ND Batra The Statesman Asia News Network Calcutta
This is an age of smart ideas. Ideas are potential assets. Creativity matters and sets a nation apart.
There's a new frenzy for reaching customers through newer modes of communications, including product placement in television programs.
The busiest shopping season in the U.S. has always been Thanksgiving through Christmas, but for businesses it is too risky to depend solely upon the holiday season for profitability, market share or even survival. Which has led advertising and marketing agencies to find creative ways of persuading buyers to open their wallets.
A decline of even 1 percent in holiday sales ripples through every trailer park and leaves many people shivering in the cold. So shoppers are being offered unprecedented discounts on sales of all kinds of goods from cars to carpets to offset a bad holiday season, if it were to occur.
Even the pharmaceutical industry, especially the prescription drug industry, has entered into the game of direct marketing. Any idea that brings the shopper to the mall and seduces her to fill up the shopping cart is an invaluable asset. The U.S. desperately seeks ideas that can make things happen, whether it is to catch al-Qaeda operatives; or to persuade the shopper to take out the credit card and spend whether she has the money or not in the bank.
But how do you turn an idea into an innovation and bring it to the marketplace? "I am your idea", said an Accenture blurb sometime ago.
"One day you'll look for me and I'll be gone." Ideas are ephemeral unless you grab them and make them do something. Make ideas work by sharing with people who know how to turn them into innovations and tangible goods.
Occasionally in social gatherings, someone would buttonhole me and say: India has some of the world's brightest economists, why can't their ideas be turned into something that would speed up economic growth in India?
At such moments I nod in wonderment. India is full of bright minds, indeed! And they would be returning to India especially with the introduction of dual citizenship, a brilliant idea that would generate unprecedented opportunities for investment in India.
Besides, every time there is some discussion about India's economic growth, naturally China's sustained economic growth of 8-10 percent during the last two decades comes up for comparison. Two decades ago both the countries were struggling at the same level of poverty.
But one day the Chinese paramount leader Deng Xiaoping had a revelation: Capitalism is good, he mumbled after returning from a visit to the U.S.. Make money, not revolution. And the floodgates of entrepreneurial spirit opened up in China, even without political freedom.
In a matter of years, China has become a manufacturing hub of the world, sucking most foreign direct investments.
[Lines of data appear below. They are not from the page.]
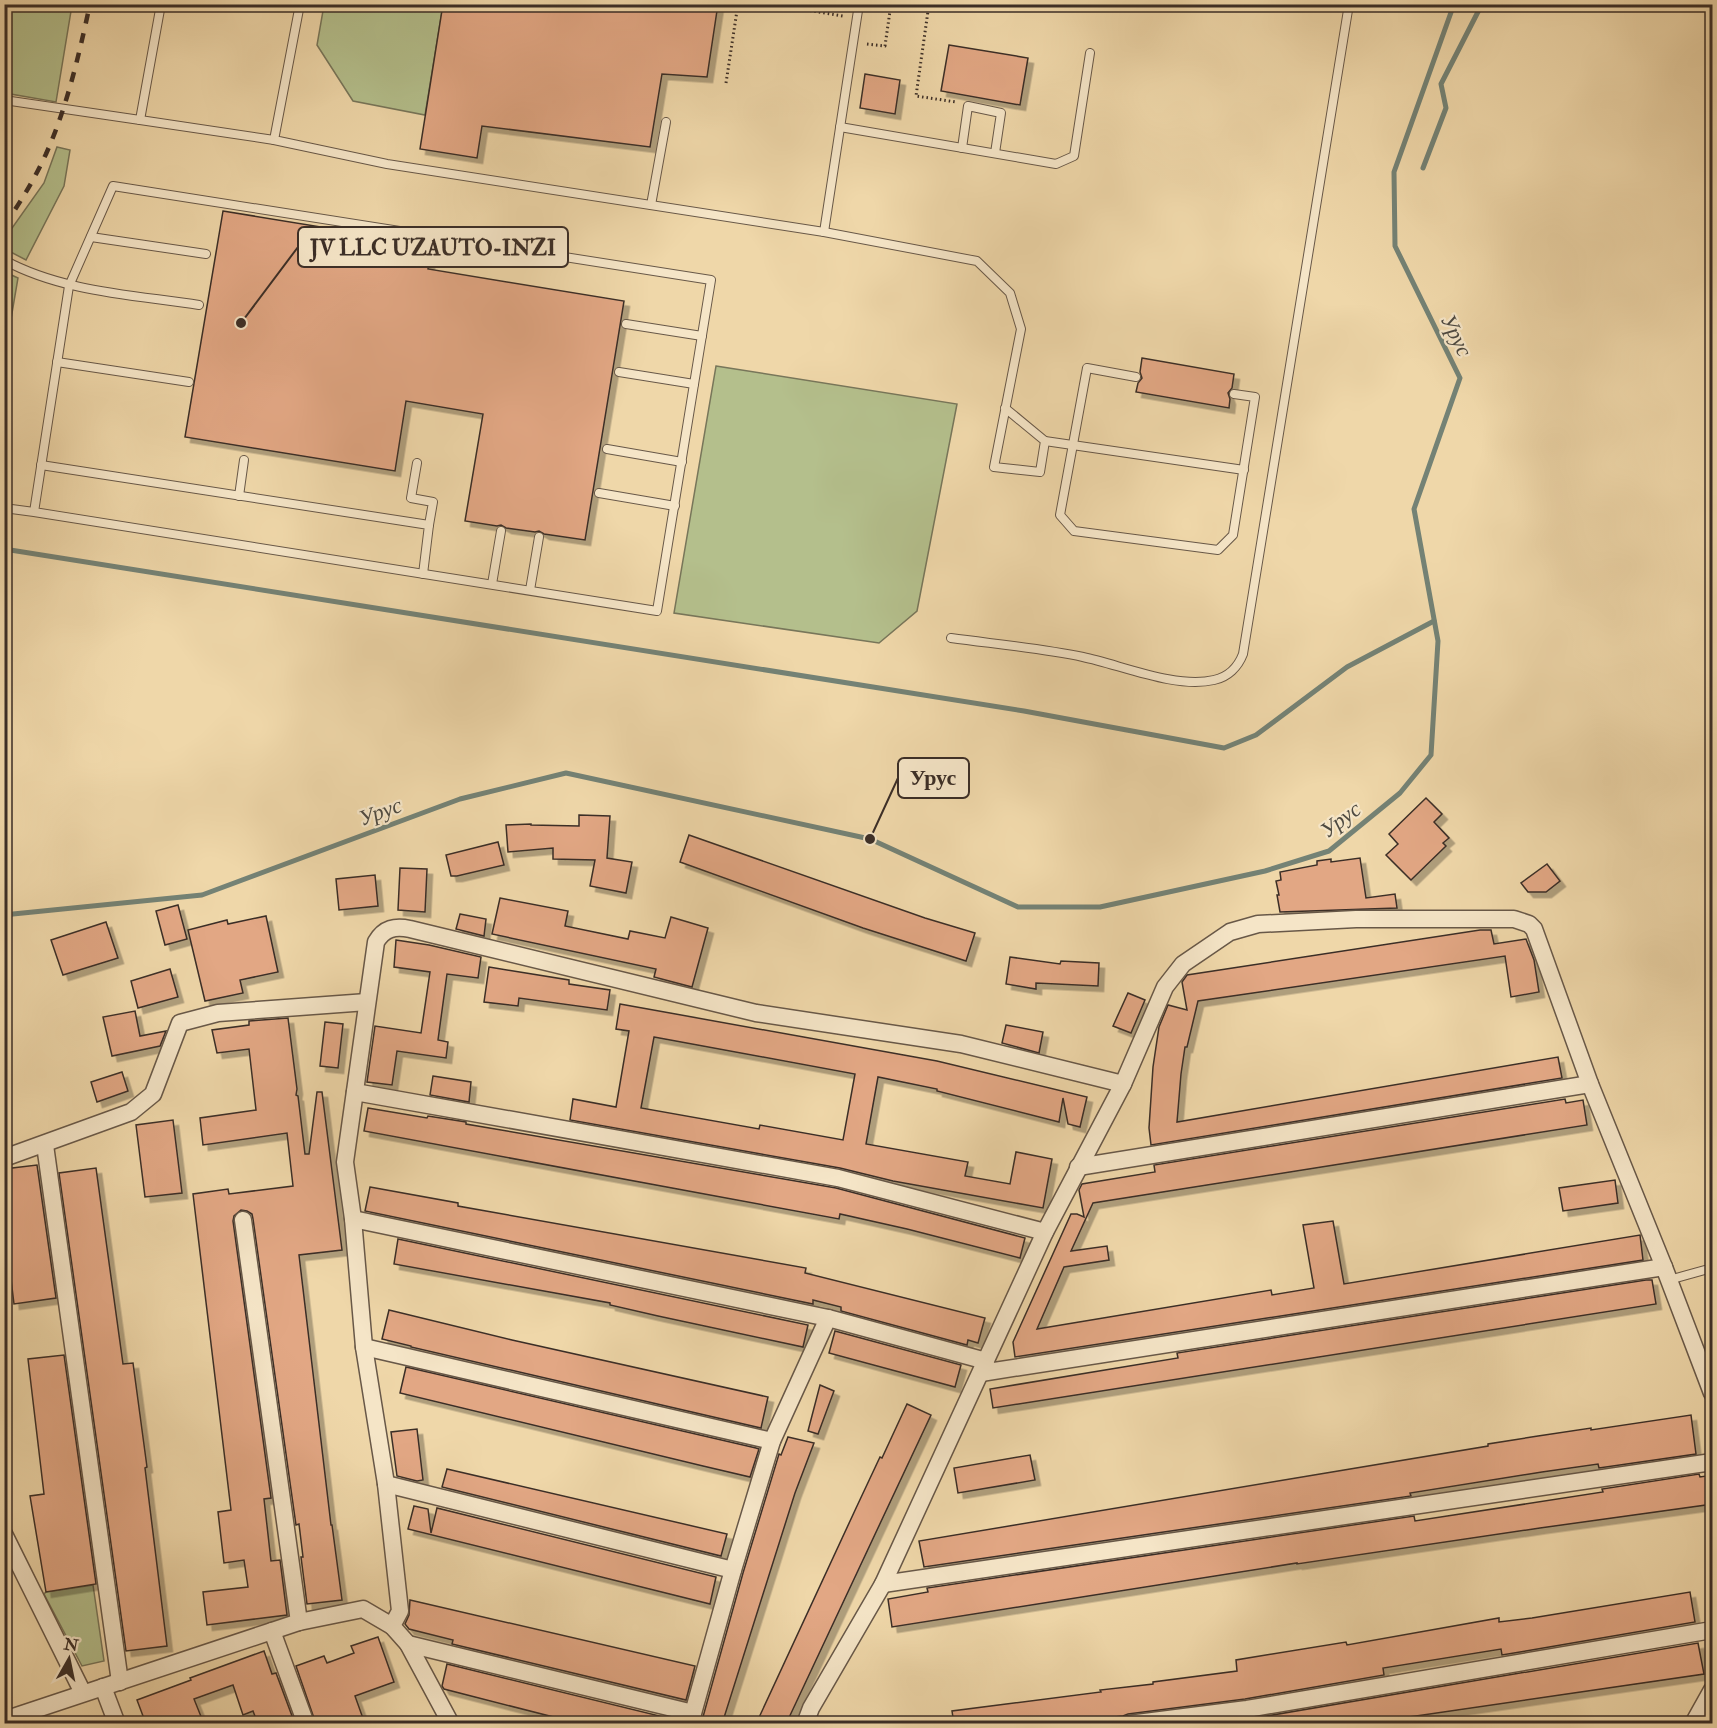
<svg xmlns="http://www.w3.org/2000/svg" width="1717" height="1728" viewBox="0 0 1717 1728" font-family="'IM FELL Double Pica',serif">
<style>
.green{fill:#b4bf8c;stroke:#78765a;stroke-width:1.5}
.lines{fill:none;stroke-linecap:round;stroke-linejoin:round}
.stream{stroke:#748275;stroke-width:5}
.building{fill:#e2a784;stroke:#3b2e27;stroke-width:1.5;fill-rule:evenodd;filter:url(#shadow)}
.service-casing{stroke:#685848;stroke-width:10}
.minor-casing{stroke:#685848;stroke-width:19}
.path{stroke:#3b2e27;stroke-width:3;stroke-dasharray:1.5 3;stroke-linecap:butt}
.service{stroke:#f5e5c7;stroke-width:8}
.minor{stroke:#f5e5c7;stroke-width:16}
.rail{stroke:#3b2e27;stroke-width:4.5;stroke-dasharray:10 10;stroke-linecap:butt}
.labels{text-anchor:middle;stroke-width:4.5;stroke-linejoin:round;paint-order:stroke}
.water-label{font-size:22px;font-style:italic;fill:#4e4a41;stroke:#f5e5c7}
.leader{fill:none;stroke:#3b2e27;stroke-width:2}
.callout-dot{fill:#3b2e27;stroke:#f5e5c7;stroke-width:2}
.callout{fill:#f5e5c7;stroke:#3b2e27;stroke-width:2}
.callout-label{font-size:22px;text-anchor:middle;font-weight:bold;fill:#3b2e27}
</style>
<defs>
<filter id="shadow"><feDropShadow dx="5.5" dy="5.5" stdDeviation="0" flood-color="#0004"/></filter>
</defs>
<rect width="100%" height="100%" fill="#efd7a9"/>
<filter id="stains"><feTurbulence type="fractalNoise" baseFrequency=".00333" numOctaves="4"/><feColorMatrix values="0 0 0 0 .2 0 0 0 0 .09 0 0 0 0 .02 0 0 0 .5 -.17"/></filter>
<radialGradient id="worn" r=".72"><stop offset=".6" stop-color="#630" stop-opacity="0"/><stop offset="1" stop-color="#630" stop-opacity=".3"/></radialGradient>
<g class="green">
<path d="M4 5H72L56 102 5 93Z"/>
<path d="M324 5H443L425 115 353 101 317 45Z"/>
<path d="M57 147 70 150 64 186 26 260 5 249V238L44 183Z"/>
<path d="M5 272 18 278 5 354Z"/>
<path d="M716 366 957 404 917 611 879 643 674 613Z"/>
<path d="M93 1585 104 1661 82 1666 44 1594 46 1592Z"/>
</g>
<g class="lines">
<g class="stream">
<path d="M1423 168 1446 108 1441 84 1482 4"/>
<path d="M4 549 1024 711 1224 748 1256 735 1347 667 1434 621"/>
<path d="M4 917 13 914 202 895 460 799 566 773 870 839 1018 907H1100L1265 871 1329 851 1400 793 1431 755 1438 641 1414 509 1460 378 1395 246 1394 172 1454 4"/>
</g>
</g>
<g class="building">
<path d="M443 4H718L707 77 662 74 650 147 482 126 477 158 420 149Z"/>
<path d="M949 45 1028 58 1020 105 941 91Z"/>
<path d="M865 74 900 80 895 114 860 108Z"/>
<path d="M223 211 432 245 428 269 624 301 585 540 544 534 539 531 535 532 506 528 501 525 497 526 465 521 483 414 406 401 395 471 185 437Z"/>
<path d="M1142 358 1234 374 1232 388 1228 393 1230 399 1229 408 1136 392 1138 383 1142 378 1140 372Z"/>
<path d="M1426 798 1442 814 1434 822 1449 838 1443 843 1446 846 1411 880 1386 855 1398 844 1389 834Z"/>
<path d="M579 815 610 816 607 858 632 862 626 893 590 886 595 860 553 859V848L508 852 506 825 531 824V825L579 826Z"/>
<path d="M689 835 925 918 975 933 966 961 863 928 680 862Z"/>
<path d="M498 842 504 865 457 876H451L446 855Z"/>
<path d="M1360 858 1366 898 1395 894 1397 908 1280 912 1277 895H1279L1276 881 1281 880 1280 872 1317 865V861L1331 859V862Z"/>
<path d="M1547 864 1560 881 1546 892H1528L1521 883Z"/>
<path d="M400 868 427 869 425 912 398 910Z"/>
<path d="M375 875 378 906 339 910 336 879Z"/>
<path d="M500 898 568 911 565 926 628 939 630 931 665 938 671 917 708 928 692 987 654 977 656 969 492 934Z"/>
<path d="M178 905 187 939 165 945 156 911Z"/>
<path d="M460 914 486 919 484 936 456 929Z"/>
<path d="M266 916 278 972 240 980 243 993 205 1001 188 930 227 920 228 924Z"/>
<path d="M106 922 118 958 63 975 51 940Z"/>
<path d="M1480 930H1491L1494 944 1526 939 1534 960 1539 992 1511 997 1505 956 1198 1001 1187 1047H1185L1181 1074 1177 1122 1558 1057 1562 1078 1151 1145 1149 1128 1153 1067 1159 1027 1168 1005 1187 1010 1182 982 1187 975Z"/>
<path d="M396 940 429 945 481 957 478 978 447 974 438 1040 448 1042 446 1058 397 1051 392 1085 367 1082 375 1026 421 1033 430 972 394 967Z"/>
<path d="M1010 957 1060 964 1061 961 1099 963 1098 986 1036 983V989L1006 984Z"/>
<path d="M489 967 569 980V984L610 990 607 1010 519 998 518 1006 484 1002Z"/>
<path d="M170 969 178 997 138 1008 131 981Z"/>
<path d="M1128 993 1145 1000 1131 1033 1113 1026Z"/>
<path d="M620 1004 937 1061 1087 1097 1080 1127 1068 1124 1063 1098 1059 1122 937 1091V1089L878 1077 866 1144 968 1162 965 1176 1010 1184 1016 1152 1052 1159 1043 1208 893 1181 840 1168 570 1120 573 1099 616 1107 629 1031 616 1029ZM654 1037 855 1074 843 1140 760 1125 759 1129 641 1108Z"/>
<path d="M135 1011 140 1036 166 1031 160 1046 112 1056 103 1017Z"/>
<path d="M288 1018 297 1089 296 1095 298 1096 305 1154H309L317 1092H322L342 1250 299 1255 331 1525H332L342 1600 307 1604 301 1557H303L299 1524 296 1525 253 1219 252 1214 247 1211 241 1210 234 1216 233 1221 271 1498 264 1499 271 1561 280 1560 287 1615 207 1625 203 1592 248 1587 244 1560 224 1563 218 1512 231 1510 193 1194 228 1189 229 1194 293 1186 287 1133 203 1145 200 1118 256 1110 249 1049 217 1053 212 1030 249 1025V1021Z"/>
<path d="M325 1022 343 1024 338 1068 320 1066Z"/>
<path d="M1006 1025 1043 1032 1039 1053 1002 1043Z"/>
<path d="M122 1072 128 1091 97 1102 91 1082Z"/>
<path d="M433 1076 471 1082 469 1102 430 1095Z"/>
<path d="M1565 1099 1566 1103 1583 1100 1587 1125 1093 1203 1071 1251 1107 1246 1109 1260 1064 1267 1037 1329 1271 1290 1272 1295 1314 1288 1303 1225 1333 1221 1344 1284 1640 1235 1643 1260 1015 1357 1013 1342 1071 1214H1077L1084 1217 1079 1190 1082 1184 1155 1172 1154 1165Z"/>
<path d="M368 1108 427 1118 428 1116 466 1122V1124L836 1188 1025 1238 1020 1258 907 1229 840 1214 839 1219 364 1131Z"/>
<path d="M173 1120 182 1193 145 1197 136 1125Z"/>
<path d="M37 1165 56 1298 14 1304 4 1221V1169Z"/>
<path d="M96 1168 123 1364 133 1363 147 1467 145 1468 167 1646 126 1651 59 1173Z"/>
<path d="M1615 1180 1618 1203 1563 1211 1559 1188Z"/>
<path d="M370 1187 458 1203V1206L806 1268 805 1273 985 1318 978 1343 968 1340 967 1345 841 1311V1307L813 1300V1304L365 1211Z"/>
<path d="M398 1239 808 1325 803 1347 658 1316 610 1305V1303L394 1264Z"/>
<path d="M1646 1280H1652L1656 1304 993 1408 990 1389 1178 1358 1177 1353Z"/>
<path d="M389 1310 512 1340 768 1397 761 1428 411 1347V1346L382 1339Z"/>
<path d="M835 1331 961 1365 955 1387 829 1353Z"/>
<path d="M64 1355 96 1584 46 1592 30 1496 44 1494 28 1359Z"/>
<path d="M406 1367 756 1448 759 1449 750 1477 703 1466 400 1393Z"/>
<path d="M820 1385 834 1391 818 1434 808 1431Z"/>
<path d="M907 1404 931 1415 786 1724H756L857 1506 880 1457 882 1458Z"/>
<path d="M1691 1415 1696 1454 1599 1468 1598 1464 1542 1472 1410 1493 1411 1496 924 1567 919 1541 1488 1446V1444L1538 1436 1591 1428V1430Z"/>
<path d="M417 1429 423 1480 417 1481 397 1476 391 1432Z"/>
<path d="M788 1437 814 1443 795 1493 722 1724H701L743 1573 779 1454 781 1455Z"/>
<path d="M1030 1455 1035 1480 958 1493 954 1468Z"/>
<path d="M447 1469 727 1534 721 1556 442 1487Z"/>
<path d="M1699 1474 1700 1477 1713 1475V1504L1540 1528 1297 1564V1563L892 1627 888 1599 928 1592 927 1588 1414 1516 1415 1521 1603 1492 1602 1489Z"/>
<path d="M414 1506 428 1509 431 1533 437 1508 716 1577 710 1604 408 1529Z"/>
<path d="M1690 1592 1695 1622 1502 1655 1501 1649 1383 1668 1384 1675 1245 1699 1128 1714 1123 1716 1054 1724H954L952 1711 1101 1692 1100 1690 1153 1684V1682L1237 1671 1236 1660 1346 1642 1347 1645 1499 1618V1622L1532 1618Z"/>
<path d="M410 1600 695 1666 686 1700 452 1644 453 1640 409 1629 405 1624 409 1615Z"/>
<path d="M378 1637 394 1682 355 1696 365 1724H316L296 1666 324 1656 327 1663 354 1653 351 1646Z"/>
<path d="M1698 1643 1704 1674 1361 1724H1216L1249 1719Z"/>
<path d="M264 1651 272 1674 276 1673 295 1724H258L253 1711 243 1715 233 1685 194 1699 204 1724H146L137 1700 191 1680 190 1678Z"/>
<path d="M447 1664 680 1721V1724H581L475 1697 444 1689 442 1686Z"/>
</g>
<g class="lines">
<defs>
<g id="service">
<path d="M300 4 274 140 387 164 824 232 977 261 1010 293 1021 329 994 467 1040 472 1045 441 1005 408"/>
<path d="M4 100 140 120 161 4"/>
<path d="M140 120 274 140"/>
<path d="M840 127 1056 164 1074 156 1090 53"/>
<path d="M962 148 968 106 1001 113 995 153"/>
<path d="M651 205 666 122"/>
<path d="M824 232 859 4"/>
<path d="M91 237 206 254"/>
<path d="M4 260C62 292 135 295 199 305"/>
<path d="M626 324 702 336"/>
<path d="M57 362 189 382"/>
<path d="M619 372 694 384"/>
<path d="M1136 377 1087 368 1060 515 1074 531 1218 550 1233 535 1255 397 1234 394"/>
<path d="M1045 441 1244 470"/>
<path d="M607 449 682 462"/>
<path d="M417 463 411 498 433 502 429 525"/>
<path d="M41 465 429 525 423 574"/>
<path d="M599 493 675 506"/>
<path d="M239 496 244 460"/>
<path d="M4 508 34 512 657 611 711 280 113 186 69 286 34 512"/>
<path d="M492 584 501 531"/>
<path d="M530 590 539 537"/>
<path d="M951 638C995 644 1040 648 1083 657 1121 665 1176 689 1214 680 1228 677 1238 667 1243 654L1349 4"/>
<path d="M1669 1280 1712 1268"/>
</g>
<g id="minor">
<path d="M355 1092 838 1178 1045 1232"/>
<path d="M45 1145 120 1682"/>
<path d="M4 1158 131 1112 153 1094 180 1023 218 1013 367 1002"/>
<path d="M1078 1167 1590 1084"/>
<path d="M353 1219 828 1318 986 1361"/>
<path d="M243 1220 299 1622"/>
<path d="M364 1347 772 1441"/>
<path d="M981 1373 1664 1267"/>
<path d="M386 1484 733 1570"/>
<path d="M4 1534 83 1693"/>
<path d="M883 1584 1712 1462"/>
<path d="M272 1631 306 1724"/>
<path d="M408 1644 693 1713"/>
<path d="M103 1687 117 1724"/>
<path d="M4 1720 272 1631 299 1622 363 1609 392 1626"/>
<path d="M451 1724 408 1644 392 1626 400 1611 386 1484 364 1347 353 1219 345 1162 376 942C384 928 395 926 410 929L756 1013 961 1044 1123 1084"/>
<path d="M690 1724 733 1570 772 1441 828 1318"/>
<path d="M805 1724 811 1708 883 1584 1045 1232 1123 1084 1165 987 1183 964 1230 932 1258 924 1356 919H1514L1529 924 1534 929 1590 1084 1664 1267 1712 1393"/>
<path d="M1129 1724 1247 1709 1712 1630"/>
<path d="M1693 1724 1712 1690"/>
</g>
</defs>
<use href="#service" class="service-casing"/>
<use href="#minor" class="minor-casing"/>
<g class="path">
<path d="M770 4 843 16"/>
<path d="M929 4 916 96 956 102"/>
<path d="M867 44 885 46 891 4"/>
<path d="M726 83 738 4"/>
</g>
<use href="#service" class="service"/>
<use href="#minor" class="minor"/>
<path class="rail" d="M4 226C20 203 34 180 46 154 67 107 79 55 90 4"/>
</g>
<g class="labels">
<g class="water-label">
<text transform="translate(1457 335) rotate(64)" y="8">Урус</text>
<text transform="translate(380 811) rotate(-20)" y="8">Урус</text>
<text transform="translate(1340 819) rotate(-37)" y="8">Урус</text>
</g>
</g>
<path class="leader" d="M241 323L298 247M870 839L898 778"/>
<g class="callout-dot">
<circle cx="241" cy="323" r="6"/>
<circle cx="870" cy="839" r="6"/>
</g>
<g class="callout">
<rect x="298" y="227" width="270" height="40" rx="6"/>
<rect x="898" y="758" width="71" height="40" rx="6"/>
</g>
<g class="callout-label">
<text x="433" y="255">JV LLC UZAUTO-INZI</text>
<text x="933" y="785">Урус</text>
</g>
<rect width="1717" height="1728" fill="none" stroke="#efd7a9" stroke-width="24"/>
<rect x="6" y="6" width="1705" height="1716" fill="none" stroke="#3b2e27" stroke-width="3"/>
<rect x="12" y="12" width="1693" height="1704" fill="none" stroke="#3b2e27" stroke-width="1.5"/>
<g transform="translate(69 1659) rotate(9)" stroke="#f5e5c7" stroke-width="4.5" paint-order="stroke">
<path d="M0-4.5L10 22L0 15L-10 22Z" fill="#3b2e27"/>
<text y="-9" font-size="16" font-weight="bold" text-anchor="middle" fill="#3b2e27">N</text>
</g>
<rect width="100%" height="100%" filter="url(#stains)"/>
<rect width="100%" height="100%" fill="url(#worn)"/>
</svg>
It looks like all ships are sailing to and fro from China.
China's miracle is not based on any grandiose economic theory, but on a few simple ideas: Excellent law and order conditions; good transportation and communications facilities; and the courage to let the people make money.
But this column is about ideas, how to take them from one field and make them work in another, for example, from the battlefield to the marketplace.
Americans are good at this; for example, American advertisers are using Jean Piaget's theory of child development, sensory experiences and visual stimulation to sell EZ Squirt Ketchup to grownups. Said Alissa Quart in Wired, "Piaget is only the beginning. Just as the pharmaceutical industry steers medical research, marketing and advertising are beginning to guide the way scholars investigate brain functions, perception, and language."
Consider, for example, cognitive science, a multidisciplinary area that includes psychology, neuroscience, sociology, and computer science.
At the highest level, it is associated with the study of artificial intelligence and autonomous systems, but at the market level its ideas are being increasingly used to study "the psychology of acquisition and the science of material desire", for better marketing and placement of products, anything from toys and cereals to jeans. What's wrong with that? Ask some professors who make a lot of money in consultations.
Many of us do have qualms about turning the academia into a handmaid of the marketplace but in the U.S. various fields of intellectual endeavor are not sealed shut from each other. Ideas flow from one field to another and flourish wherever they find the best applications, whether it is the shopping cart or fighting terrorism.
In the ultimate analysis, it is all about creativity, the third pillar of New Economics, the perpetual cycle of growth; the other two being venture capitalism that dares to turn the untried into wealth; and infrastructure that includes security and the rule of law.
The writer is Professor of Communications, Norwich University, Vermont.